Background
If the aim of the Lotus Elan M100 was to save the company, the Elise was the car that actually managed to do so. First unveiled in 1996 and still in production today, the original Elise weighs as little as 723kgs, which is crazily light.
This absence of mass was achievable through two main engineering strands: the first was to use aluminium to build the car from. Extruded aluminium sections were glued and riveted together and then reinforced by the addition of flat aluminium panels. Aluminium is strong and light anyway, but it makes for a very light but stiff structure when it is used in this way, and so allows the suspension to do its thing without being undermined by a constantly flexing chassis that has a tendency to alter the geometry.

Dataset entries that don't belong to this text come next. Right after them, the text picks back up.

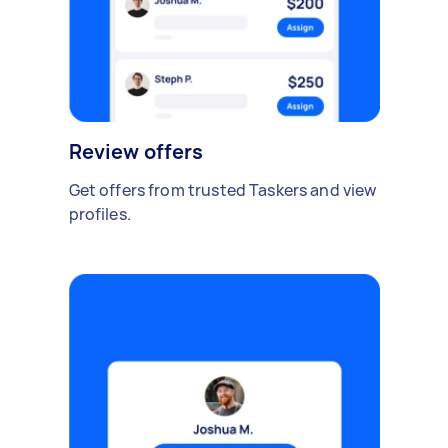
Review offers
Get offers from trusted Taskers and view
profiles.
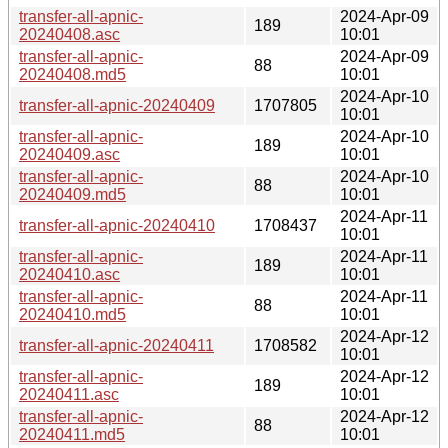
transfer-all-apnic-
2024-Apr-09
189
20240408.asc
10:01
transfer-all-apnic-
2024-Apr-09
88
20240408.md5
10:01
2024-Apr-10
transfer-all-apnic-20240409
1707805
10:01
transfer-all-apnic-
2024-Apr-10
189
20240409.asc
10:01
transfer-all-apnic-
2024-Apr-10
88
20240409.md5
10:01
2024-Apr-11
transfer-all-apnic-20240410
1708437
10:01
transfer-all-apnic-
2024-Apr-11
189
20240410.asc
10:01
transfer-all-apnic-
2024-Apr-11
88
20240410.md5
10:01
2024-Apr-12
transfer-all-apnic-20240411
1708582
10:01
transfer-all-apnic-
2024-Apr-12
189
20240411.asc
10:01
transfer-all-apnic-
2024-Apr-12
88
20240411.md5
10:01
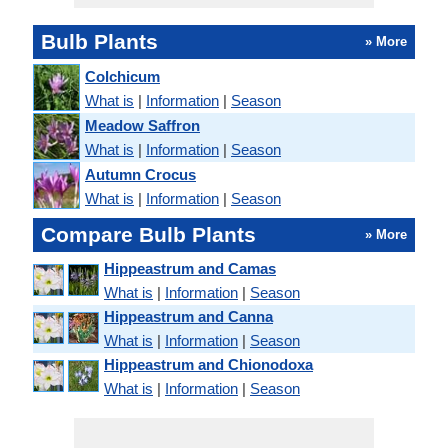
Bulb Plants
» More
Colchicum
What is
|
Information
|
Season
Meadow Saffron
What is
|
Information
|
Season
Autumn Crocus
What is
|
Information
|
Season
Compare Bulb Plants
» More
Hippeastrum and Camas
What is
|
Information
|
Season
Hippeastrum and Canna
What is
|
Information
|
Season
Hippeastrum and Chionodoxa
What is
|
Information
|
Season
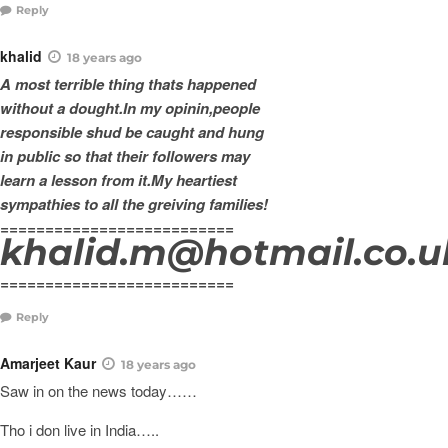
Reply
khalid
18 years ago
A most terrible thing thats happened
without a dought.In my opinin,people
responsible shud be caught and hung
in public so that their followers may
learn a lesson from it.My heartiest
sympathies to all the greiving families!
==========================
khalid.m@hotmail.co.u
==========================
Reply
Amarjeet Kaur
18 years ago
Saw in on the news today……
Tho i don live in India…..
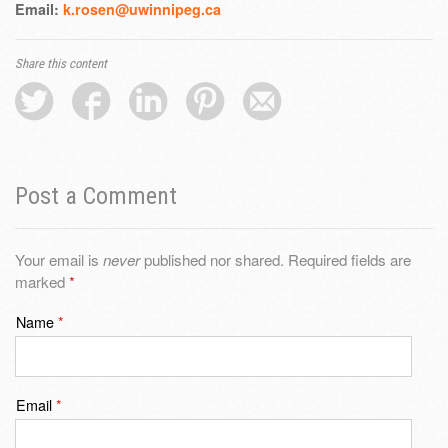
Email:
k.rosen@uwinnipeg.ca
Share this content
Post a Comment
Your email is
never
published nor shared. Required fields are
marked
*
Name
*
Email
*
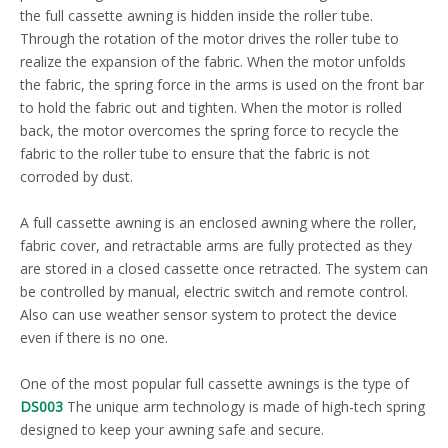
the full cassette awning is hidden inside the roller tube.
Through the rotation of the motor drives the roller tube to
realize the expansion of the fabric. When the motor unfolds
the fabric, the spring force in the arms is used on the front bar
to hold the fabric out and tighten. When the motor is rolled
back, the motor overcomes the spring force to recycle the
fabric to the roller tube to ensure that the fabric is not
corroded by dust.
A full cassette awning is an enclosed awning where the roller,
fabric cover, and retractable arms are fully protected as they
are stored in a closed cassette once retracted. The system can
be controlled by manual, electric switch and remote control.
Also can use weather sensor system to protect the device
even if there is no one.
One of the most popular full cassette awnings is the type of
DS003
The unique arm technology is made of high-tech spring
designed to keep your awning safe and secure.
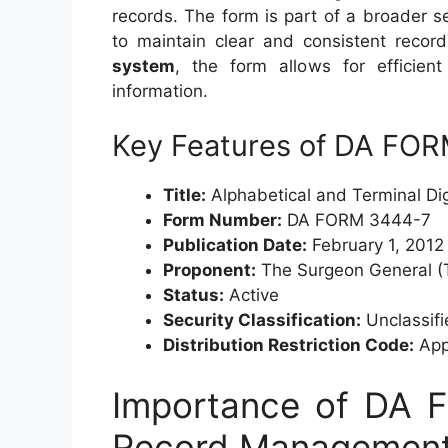
records. The form is part of a broader 
to maintain clear and consistent reco
system
, the form allows for efficient
information.
Key Features of DA FO
Title:
Alphabetical and Terminal Dig
Form Number:
DA FORM 3444-7
Publication Date:
February 1, 2012
Proponent:
The Surgeon General (
Status:
Active
Security Classification:
Unclassifi
Distribution Restriction Code:
Appr
Importance of DA 
Record Managemen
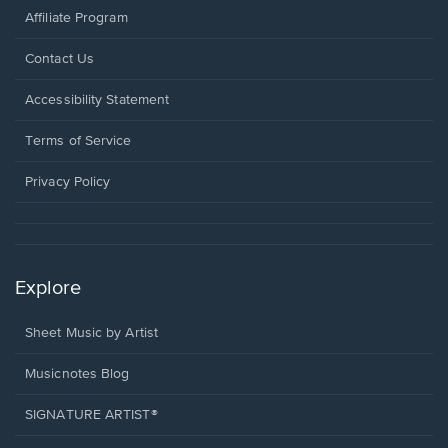
Affiliate Program
Opens
Contact Us
in
a
Opens
Accessibility Statement
new
in
window.
a
Terms of Service
new
window.
Privacy Policy
Explore
Sheet Music by Artist
Musicnotes Blog
SIGNATURE ARTIST®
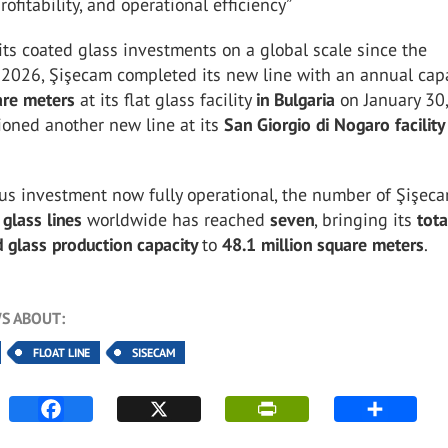
ofitability, and operational efficiency”
its coated glass investments on a global scale since the
 2026, Şişecam completed its new line with an annual capa
are meters
at its flat glass facility
in Bulgaria
on January 30
oned another new line at its
San Giorgio di Nogaro facility
us investment now fully operational, the number of Şişeca
 glass lines
worldwide has reached
seven
, bringing its
tota
 glass production capacity
to
48.1 million square meters
.
S ABOUT:
FLOAT LINE
SISECAM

The second strand was to give it bugger all in terms of equipment. This latter trait is entirely in keeping with Colin Chapman’s philosophy of “simplify, and then add lightness.”
Designed by Julian Thomson and Richard Rackham, the original cars were powered by a Rover K-Series engine - but even the 118bhp of the first models gave a power-to-weight ratio that was sufficient to see 62mph coming up in around six seconds.
And while the Elise’s top speed was a relatively poor-on-paper 126mph, the way it got there was what hooks owners, even today; knee-high to a grasshopper, the Elise connected the driver to the road in a way that no-one bar Caterham owners had experienced for a very long time.
And boy, do they handle. A low centre-of-gravity, supple but firmly damped suspension, and an absence of mass conspires with super-direct steering to give a level of handling and roadholding that streets ahead of most road cars.
Its tyres are narrower than you might expect, but they grip hard and when they do let go they do so in a progressive way that is easy to catch. Drivers need only a modicum of talent to drive an Elise quickly; it’s the ones with no talent and a lack of commonsense that tend to come unstuck…
The very first Elises used Metal Matrix Composite (MMC) brakes. Featherlight and resistant to fade, they’re made from silicon carbide aluminium. They work well but were expensive to make, which led Lotus to drop them in favour of conventional steel brake discs. This had the unfortunate side-effect of driving Lanxide Corp, the makers, into administration, which means that new replacements are all but impossible to find.